Researchers at the Massachusetts Institute of Technology (MIT) and the University of Southern California have developed a computer system that deciphered much of the ancient Semitic language of Ugaritic in a matter of hours. The researchers say archeologists can use the system to decipher other ancient languages and it also could help expand the number of languages that automated translation systems can handle. "We iterate through the data hundreds of times, thousands of times, and each time, our guesses have higher probability, because we're actually coming closer to a solution where we get more consistency," says MIT's Ben Snyder. To decipher a language the system makes several assumptions, including that it is related to another language, that there is a way to systematically map the alphabet of language onto another, and that the language's words share at least some roots with each other. "Each language has its own challenges," says MIT professor Regina Barzilay. "Most likely, a successful decipherment would require one to adjust the method for the peculiarities of a language."


Software Developed by UB Scientists Streamlines the Management of Large-Scale Computing Using Commercial Systems
University of Barcelona (06/29/10)

Software developed by University of Barcelona researchers for managing high-powered commercial computing systems is being used to manage data processing in one of the main experiments carried out at the Large Hadron Collider. The Barcelona researchers successfully tested the DIRAC software in simulations for the Belle project in Japan using 250 Amazon EC2 virtual machines, which provide the equivalent power of 2,000 networked processors. The test found that the new resources provide more than 95 percent efficiency, says DIRAC project director Ricardo Graciani. Over the 10-day test, which included 7,500 computing hours, an operating peak of 2,000 processors running simultaneously was reached for 18 hours. "DIRAC enables us to harness the flexibility of the Amazon system to optimize resource use according to specific requirements," Graciani says. "The cost-benefit ratio, which can still be improved, will help us to assess the suitability of resources offered by Amazon or other companies, identify possible grid-based resources, or select a suitable combination of the two solutions."


Enlist IT Tools--Not More People--to Improve Intel
Federal Times (06/28/10) P. 23; Hendler, James; Mannes, Aaron

Throwing more teams of specialists at intelligence gaps that allowed terror suspects such as the Christmas Day bomber to slip through the net will not solve the problem, write Rensselaer Polytechnic University professor James Hendler and University of Maryland researcher Aaron Mannes.

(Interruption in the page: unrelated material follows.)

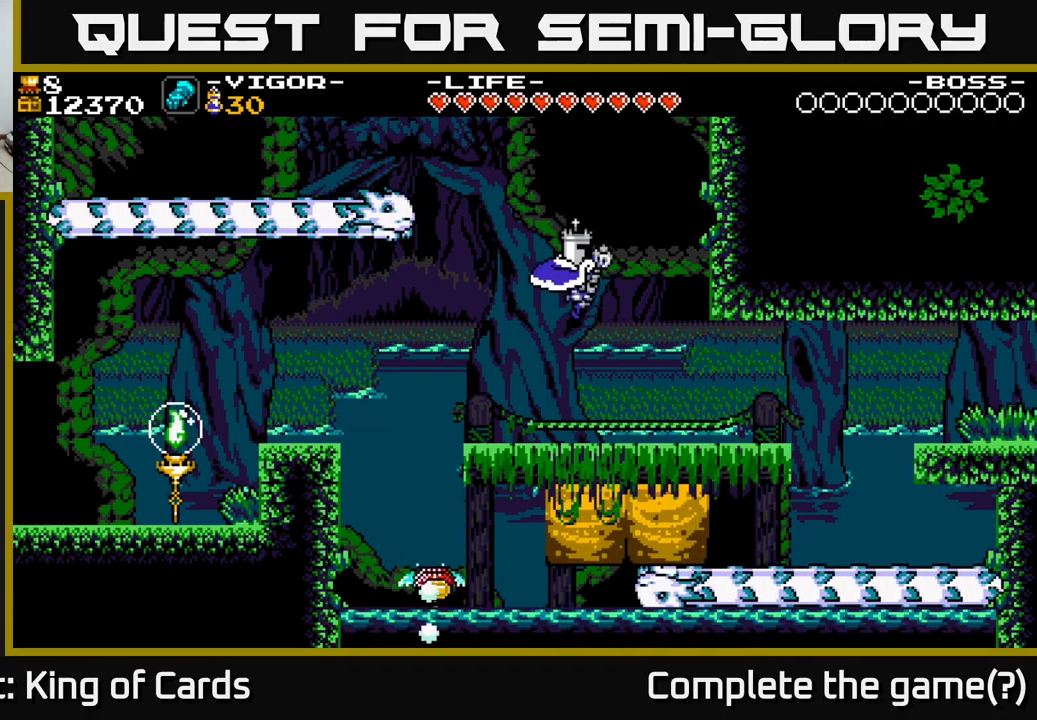
{"buttons": ["DPAD_LEFT"], "right_stick": "center", "events": [[84, "DPAD_LEFT", "down"]]}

Instead, they recommend implementing state-of-the art information technology that enhances human skills, as people's ability to absorb vast volumes of information rapidly is limited. "Without revamping the information systems used in the intelligence community, more eyeballs will, at best, yield diminishing returns and, at worst, exacerbate problems," Hendler and Mannes warn. The most commonly disclosed vulnerability in the intelligence collection process is that analysts must scour multiple databases to access information, and they are unable to integrate the data they mine. Hendler and Mannes note that improvements in intelligence sharing have been rendered moot by the flood of data stemming from increased capabilities. They say that analysts' identification of crucial information could be helped immeasurably by information systems that draw basic conclusions, and one technology with such potential is the Semantic Web.